VSee ( www.vsee.com ) has actually been around a while, but I only heard of it recently when introduced to it via LinkedIn member Rich Griffin.
Testing comprised of a call between Rich and me, he on a Verizon LTE connection and me on my laptop at home, with a cable connection and wifi. Secondary testing was my iPad to the same laptop used in the other test. Face Vision camera was used in place of the integrated camera.
Items of note– I was disappointed at first to find out that VSee did not yet have an iPad app. This takes the whole “I want to be mobile” out of the equation. Well, two days after my test, the app was approved in the Apple store. No Android, no iPhone apps yet, but my guess is that these are coming. I was happy they launched the iPad app first (as I don’t have an iPhone).
Ease of Use
VSee is a 21mb download from their website.
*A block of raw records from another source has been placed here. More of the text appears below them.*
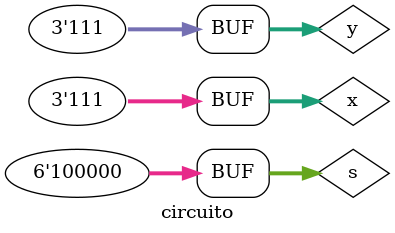
<source format=v>

/**
* Criar circuito
*/
module circuito;
//conexao
wire [5:0] s;
//registradores
reg [2:0] x, y;
reg carry;
//construir circuitos
xor teste1 ( s[0], x[0], y[0] );
xor teste2 ( s[1], x[1], y[1] );
xor teste3 ( s[2], x[2], y[2] );
or  teste4 ( s[3], s[0], s[1] );
or  teste5 ( s[4], s[2], s[3] );
not teste6 ( s[5], s[4]       );
//atribuir valor inicial
initial begin
x = 3'b000;
y = 3'b000;
//terminar initial
end

/**
* Parte principal
*/
initial begin
//Identidicaçao
$display ("Exemplo 0023");
$display ("Autor: Rodolfo Herman - 451612");
$display ("\nTeste LU comparador Igualdade\n");
$display ("Saida = 1 - iguais  |  Saida = 0 - diferentes");
//projetar teste dos modulos
$monitor ( "a = %b\t b = %b\t saida = %b", x, y, s[5] );
//mudar
#1 x = 3'b101; y = 3'b100;
//mudar
#1 x = 3'b101; y = 3'b011;
//mudar
#1 x = 3'b101; y = 3'b101;
//mudar
#1 x = 3'b101; y = 3'b111;
//mudar
#1 x = 3'b111; y = 3'b111;
//terminar intial
end
//terminar
endmodule

</source>
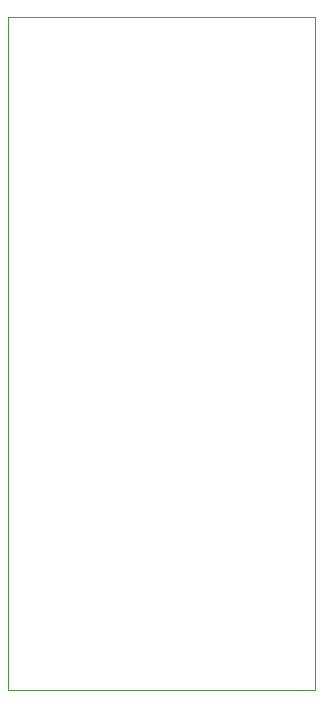
<source format=gm1>
%TF.GenerationSoftware,KiCad,Pcbnew,(6.0.8)*%
%TF.CreationDate,2023-06-24T18:13:04-06:00*%
%TF.ProjectId,RP2040_devBoard,52503230-3430-45f6-9465-76426f617264,rev?*%
%TF.SameCoordinates,Original*%
%TF.FileFunction,Profile,NP*%
%FSLAX46Y46*%
G04 Gerber Fmt 4.6, Leading zero omitted, Abs format (unit mm)*
G04 Created by KiCad (PCBNEW (6.0.8)) date 2023-06-24 18:13:04*
%MOMM*%
%LPD*%
G01*
G04 APERTURE LIST*
%TA.AperFunction,Profile*%
%ADD10C,0.100000*%
%TD*%
G04 APERTURE END LIST*
D10*
X55795000Y-40015000D02*
X81765000Y-40015000D01*
X81765000Y-40015000D02*
X81765000Y-96950000D01*
X81765000Y-96950000D02*
X55795000Y-96950000D01*
X55795000Y-96950000D02*
X55795000Y-40015000D01*
M02*

</source>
Before you can download, you must provide a username and password and register. I typically don’t like products that force users to register as it adds a step in the mix. VSee however had something up their sleeve. I’m getting ahead of myself here. Once the product is installed and fired up for the first time, the audio and video setup interface pops up to get everything squared away before a meeting. After that, the interface before a call looks like a messaging/chat service with names of people you know shown (like Skype). All it takes is clicking on a name and calling. Incredibly easy. The entire product is very easy to use and you don’t have to fumble too much around to initiate a call, share, receive a share or end a call.
Quality of Product
“Wow” about sums it up. In a direct head to head comparison with Zoom.us, VSee was the clear winner. My 45 minute call with Rich was without any noticeable audio to video sync issues on my end. The product had zero hiccups. Video quality is considered “very acceptable” for a laptop to laptop meeting. Audio to video sync can be summed up as exceptional if not close to perfect. The call, especially one of this length, is almost expected to have issues. There were none. Our Zoom call had numerous frozen images and audio cut outs to the point that I almost suggested we switch back to VSee to finish our conversation (until I realized we were comparing products more than having a meeting).
Rich tested the screen share/app share with me. It worked without issue. I did not; however test it from my end. We also tested the file transfer with Rich giving me a file and it was seamless. I did not happen to test it the other way.
Notes regarding the iPad app: When you select “flip camera” (from front facing to rear), it also flips the image so it is reverse to the other endpoint. I can’t think this is anything other than a small glitch. I could also not accomplish screen or file sharing from my laptop to iPad.
Another item of note – I could not figure out a way to adjust the video resolution. I didn’t even see anything that stated what the current resolution was. There is some network information available if you want to see it.
Pricing is available on their website. Currently there are three pricing structures with the first being FREE (that’s always good!). What makes this different from others is that it allows multi point calls at this price structure. The free version only allows for one appshare per day though. Jumping up the $9 per month tier gets unlimited appshares for you and the $49/month gives unlimited app sharing for everyone in the call. The free version suits me just fine, thanks.
Summary – ladies and gentlemen, we have a new winner and this is it. If they straighten out the iPad issues and introduce an iPhone and android app in short order, it’s going to be all most of us will need.
This review is the opinion of Bryan Hellard based on a subjective one-off test. I firmly believe this is the best way to test products as it represents a real world situation where participants may not be on the best of equipment or network.